さらには妄想と現実的なやりとりが間断なく流れるうちに、ばんばんと伏線を投げ入れる。その手つきは(後から見返してみると)あまりに大胆。
ファンタスティックな領域にまで片足を突っ込みながら、綺麗な形に収拾する結末はあまりに見事であります。
心理的な部分に整合性を求める向きには納得行かない部分もあるかもしれないが、個人的にはそのことが些細に思えるほどにオリジナルな創意が優れたミステリでありました。や、凄いねミラーは。
2020-03-03
Horst Jankowski / For Nightpeople Only
2009年に出た24曲入りの編集盤で、中身は独MPSよりリリースされたアルバム「For Nightpeople Only」(1970年)に曲をいっぱい足したものです。
ライナーノーツのクレジットはいまひとつ信用ならなくて、この盤のトラック1~13が「For Nightpeople Only」からとあるのだけれど、実際のアルバムは10曲入りで(記載のレコード番号も間違っているみたい)、そのサイドAに当たるのが1、2、3、4、8、B面が10、9、5、13、7らしい。トラック6、11、12は1972年のアルバム「Follow Me」収録曲のよう。

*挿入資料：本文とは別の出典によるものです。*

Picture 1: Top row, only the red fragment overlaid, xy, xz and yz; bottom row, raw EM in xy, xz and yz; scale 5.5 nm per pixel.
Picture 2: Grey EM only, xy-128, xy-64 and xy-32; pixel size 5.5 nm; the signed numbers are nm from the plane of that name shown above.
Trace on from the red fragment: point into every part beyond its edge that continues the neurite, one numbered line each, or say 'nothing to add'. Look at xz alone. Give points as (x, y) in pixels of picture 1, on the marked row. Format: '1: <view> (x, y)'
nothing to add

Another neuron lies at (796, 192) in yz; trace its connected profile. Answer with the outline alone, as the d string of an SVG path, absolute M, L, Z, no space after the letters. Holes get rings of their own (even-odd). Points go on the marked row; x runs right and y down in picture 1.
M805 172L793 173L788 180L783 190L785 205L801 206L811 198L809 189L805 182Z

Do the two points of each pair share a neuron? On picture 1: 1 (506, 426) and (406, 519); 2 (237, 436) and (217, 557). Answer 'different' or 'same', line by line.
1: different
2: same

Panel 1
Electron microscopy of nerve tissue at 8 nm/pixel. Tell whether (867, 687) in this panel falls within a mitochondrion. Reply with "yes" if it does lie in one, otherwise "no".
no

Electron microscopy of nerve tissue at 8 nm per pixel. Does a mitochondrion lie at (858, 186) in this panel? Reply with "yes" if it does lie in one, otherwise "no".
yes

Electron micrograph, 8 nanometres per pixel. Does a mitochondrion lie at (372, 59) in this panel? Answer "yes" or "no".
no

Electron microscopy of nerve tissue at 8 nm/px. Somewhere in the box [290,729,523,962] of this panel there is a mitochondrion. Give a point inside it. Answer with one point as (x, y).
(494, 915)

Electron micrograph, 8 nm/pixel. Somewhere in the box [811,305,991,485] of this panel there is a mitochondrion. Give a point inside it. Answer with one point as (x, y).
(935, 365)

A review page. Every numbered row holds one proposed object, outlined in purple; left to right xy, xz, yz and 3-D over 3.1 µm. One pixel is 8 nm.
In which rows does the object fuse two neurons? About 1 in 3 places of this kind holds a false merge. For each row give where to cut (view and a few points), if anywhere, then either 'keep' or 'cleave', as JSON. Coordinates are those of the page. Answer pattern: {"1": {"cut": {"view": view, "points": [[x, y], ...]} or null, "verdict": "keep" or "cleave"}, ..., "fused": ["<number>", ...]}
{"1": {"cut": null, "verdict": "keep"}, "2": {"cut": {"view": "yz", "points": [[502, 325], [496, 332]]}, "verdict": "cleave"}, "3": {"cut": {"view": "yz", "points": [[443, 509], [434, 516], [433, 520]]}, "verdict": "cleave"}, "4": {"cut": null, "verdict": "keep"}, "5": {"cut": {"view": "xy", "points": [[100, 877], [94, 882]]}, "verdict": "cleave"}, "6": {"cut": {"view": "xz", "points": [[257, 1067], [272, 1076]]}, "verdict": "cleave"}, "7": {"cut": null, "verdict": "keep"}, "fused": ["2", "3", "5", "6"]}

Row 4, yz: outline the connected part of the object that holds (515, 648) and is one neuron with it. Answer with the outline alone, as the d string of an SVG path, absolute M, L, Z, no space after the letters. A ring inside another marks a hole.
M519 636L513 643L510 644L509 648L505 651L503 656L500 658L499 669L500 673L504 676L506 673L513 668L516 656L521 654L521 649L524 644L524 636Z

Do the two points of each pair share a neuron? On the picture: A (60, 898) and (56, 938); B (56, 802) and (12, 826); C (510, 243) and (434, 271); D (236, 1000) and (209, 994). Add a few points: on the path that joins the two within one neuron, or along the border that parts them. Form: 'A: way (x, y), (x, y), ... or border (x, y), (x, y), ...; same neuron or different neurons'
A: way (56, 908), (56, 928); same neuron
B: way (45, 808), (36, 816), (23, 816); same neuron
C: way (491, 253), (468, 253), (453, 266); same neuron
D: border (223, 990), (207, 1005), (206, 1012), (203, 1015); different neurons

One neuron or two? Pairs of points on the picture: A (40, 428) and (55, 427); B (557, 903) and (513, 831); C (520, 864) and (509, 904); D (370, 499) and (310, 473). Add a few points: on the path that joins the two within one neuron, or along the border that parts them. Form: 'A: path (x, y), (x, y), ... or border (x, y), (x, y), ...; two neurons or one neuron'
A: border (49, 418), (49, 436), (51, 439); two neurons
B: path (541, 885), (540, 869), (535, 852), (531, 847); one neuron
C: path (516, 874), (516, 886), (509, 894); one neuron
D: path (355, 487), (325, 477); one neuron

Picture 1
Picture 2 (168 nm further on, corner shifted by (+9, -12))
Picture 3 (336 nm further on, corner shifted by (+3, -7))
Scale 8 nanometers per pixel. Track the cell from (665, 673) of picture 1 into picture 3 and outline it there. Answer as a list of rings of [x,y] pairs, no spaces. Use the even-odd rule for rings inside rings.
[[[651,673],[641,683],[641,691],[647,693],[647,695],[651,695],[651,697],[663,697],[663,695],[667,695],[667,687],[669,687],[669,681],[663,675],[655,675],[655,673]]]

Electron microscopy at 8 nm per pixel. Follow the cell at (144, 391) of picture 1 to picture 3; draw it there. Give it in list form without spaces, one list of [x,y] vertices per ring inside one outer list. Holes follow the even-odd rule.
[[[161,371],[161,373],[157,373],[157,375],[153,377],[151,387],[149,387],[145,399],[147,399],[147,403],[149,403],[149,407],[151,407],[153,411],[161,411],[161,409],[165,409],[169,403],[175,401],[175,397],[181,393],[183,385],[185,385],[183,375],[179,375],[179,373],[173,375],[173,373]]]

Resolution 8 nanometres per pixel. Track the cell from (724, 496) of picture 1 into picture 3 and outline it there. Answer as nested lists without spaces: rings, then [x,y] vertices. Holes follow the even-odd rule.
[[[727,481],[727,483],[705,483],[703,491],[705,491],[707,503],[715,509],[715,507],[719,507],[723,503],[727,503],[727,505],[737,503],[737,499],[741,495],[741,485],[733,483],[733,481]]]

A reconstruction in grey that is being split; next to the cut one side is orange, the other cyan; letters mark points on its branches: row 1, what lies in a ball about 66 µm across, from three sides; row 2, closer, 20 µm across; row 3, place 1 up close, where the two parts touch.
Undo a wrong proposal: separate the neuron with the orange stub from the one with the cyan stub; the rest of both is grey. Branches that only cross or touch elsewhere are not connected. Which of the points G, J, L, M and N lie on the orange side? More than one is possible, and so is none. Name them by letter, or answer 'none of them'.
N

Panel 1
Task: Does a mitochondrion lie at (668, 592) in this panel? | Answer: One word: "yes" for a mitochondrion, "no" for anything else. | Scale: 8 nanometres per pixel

こんな、他人からすればどうでもよさそうなことを調べるのは、アルバムの曲順にはちゃんと意図や意味がある、とわたしは考えているからなのだ。できればオリジナルなものをいじって欲しくない。もっとも現代においては、大抵のひとはそんな聴き方はしていないのかもしれない。
まあ、ええんやけどさ。
「For Nightpeople Only」は英米のヒット曲のドイツ語カバーとヤンコフスキーによるオリジナル曲が半々、カラフルなアレンジと混声コーラスがとても楽しいイージーリスニング盤。ゆったりしたテンポのものでも控えめに配されたパーカッションが効いていて、仕上がりは軽やか。
ドアーズの "Light My Fire" が陰影に富んだイントロからラウンジ調の本編への展開が無理なく決まっていて、素晴らしいですね。この曲やビートルズの "Fool On The Hill" では深く響くベースラインが印象的で、ジャジーなセンスが見え隠れするのも洒落ています。
でもってアルバム中のベストは、オリジナルの "Das ist der Morgen"。感触の近いものを挙げるとすればワルター・ライム・プロジェクトか。叙情を湛えながら緊張感ある展開が格好良く、クール目のサンシャインポップとして非常に良い出来です。
残りの11曲は1968、69年のもの。基本的な線は変わらないものの、もっとコンテンポラリーな感じを受けます。時期的に前になるせいか編成を大きく聞かせるものが多いか。「For Nightpeople Only」の曲の方がややリズムに意識があるかな、と。